Already legal; sorta

by Patrick Flanagan

While two medical marijuana bills are slated for the upcoming legislative session, what some Louisianans might not know is that the plant was approved for therapeutic use by state lawmakers in 1991.

While two medical marijuana bills are slated for the upcoming legislative session, what some Louisianans might not know is that the plant was approved for therapeutic use by state lawmakers in 1991.

"We don't want you to get marijuana if you stub your toe," says Sen. Fred Mills of his bill calling for the legalization of medical marijuana.

The problem with that 1991 legislation is that it lacked any parameters governing distribution and production, thereby leaving the law dormant for over two decades.

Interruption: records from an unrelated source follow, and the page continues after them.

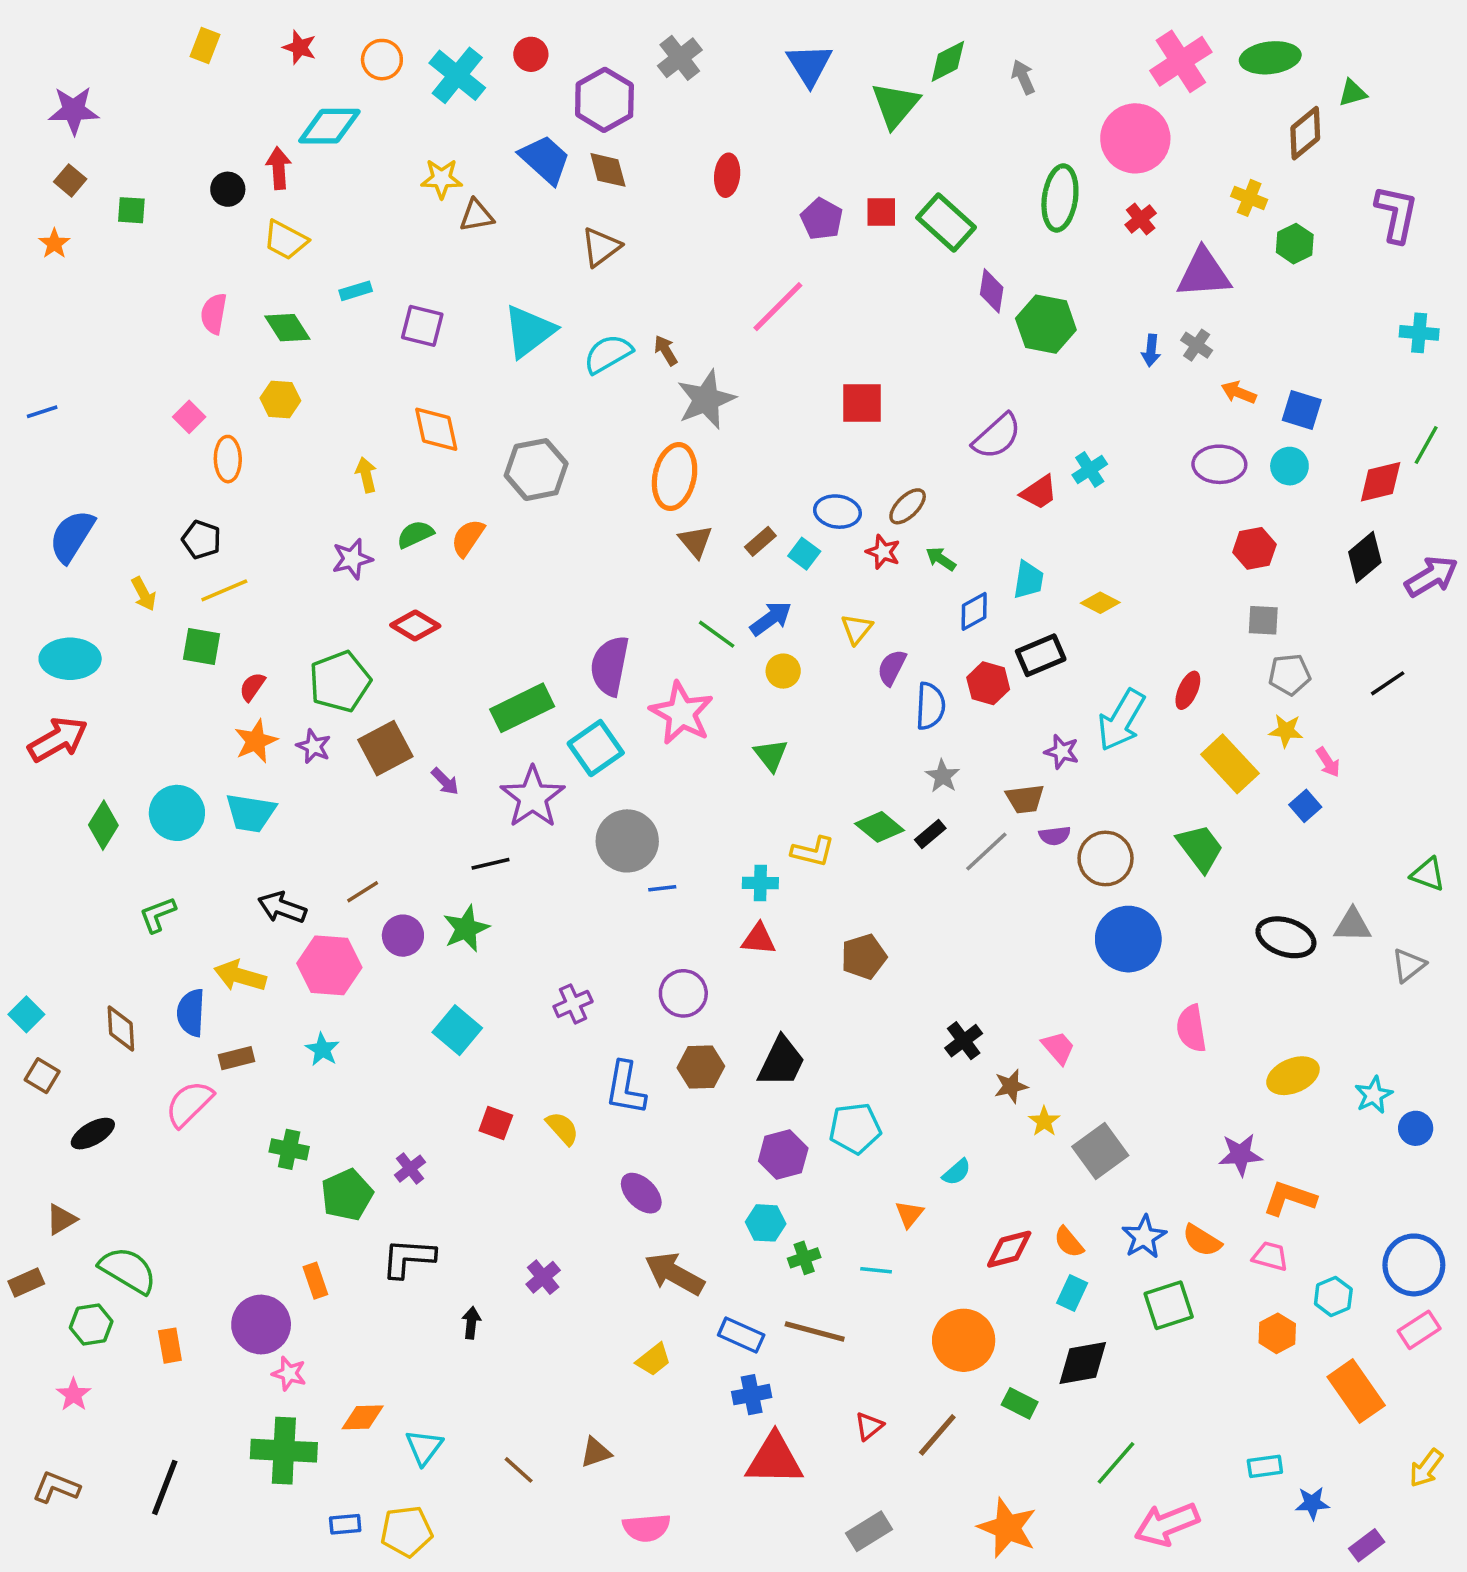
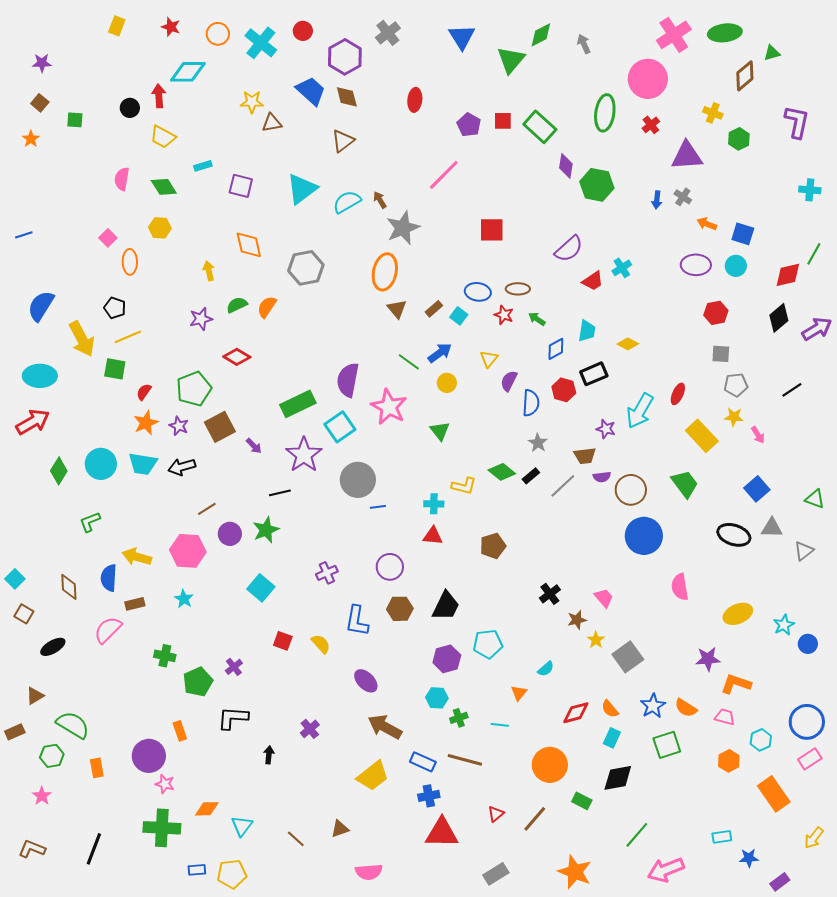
purple star: (74, 110) -> (42, 63), size x0.7
brown ellipse: (908, 506) -> (518, 289), turned 45
yellow arrow: (144, 594) -> (82, 339), size x1.8
blue square: (1305, 806) -> (757, 489), moved, size x1.4
black arrow: (282, 908) -> (182, 467), moved, turned -36
yellow trapezoid: (654, 1360) -> (373, 776), size x1.6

"I've been getting calls since the late-90s about this," says Republican Sen. Fred Mills of St. Martin Parish who served as executive director of the Louisiana Board of Pharmacy at the time.

Along with a companion bill from Democratic Rep. Dalton Honoré, Mills will introduce Senate Bill 541, which seeks to fill in the gaps left behind by the 1991 legislation.

"I worked with Rep. Honoré and we came up with a mechanism for anyone that would  be a distributor, manufacturer, prescriber and came up with a good way to regulate it and make it permissive for physicians to prescribe," says Mills, who spoke by phone with The IND on Friday. "I think at first people will be leery of us opening this up for recreational use, but if anyone reads the bill they'll see it's well crafted as a last resort for treatment of specific disease states that can benefit from the use of medical marijuana. We don't want you to get marijuana if you stub your toe."

Prescriptions could only be written by certain types of physicians, including neurologists, oncologists and ophthalmologists, and would be eligible for individuals 21 and over who are suffering from cancer, epilepsy, glaucoma and multiple sclerosis, says Mills.

The legislation also calls for the creation of a Therapeutic Marijuana Utilization Review Board within the Department of Health and Hospitals. The regulatory side would be split up among various state boards and agencies, with the Board of Pharmacy overseeing dispensaries, the Department of Agriculture regulating growers and State Police handling quality control, ensuring the product met certain potency standards.

"The tricky part of all this will still be the physicians who are leery of it, because on the federal level it's still considered a Schedule I narcotic, like heroine. We tried to write this from a state level, but because federal and state laws don't comply it still leaves a lot of gray area," explains Mills. "It will create a good standard for prescribing, but the part you can't unwind is the federal piece, and that's what makes this an imperfect piece of legislation."

Mills says the bill will first go up for debate in the Health and Welfare Committee of the House, and should be on the agenda within the next few weeks.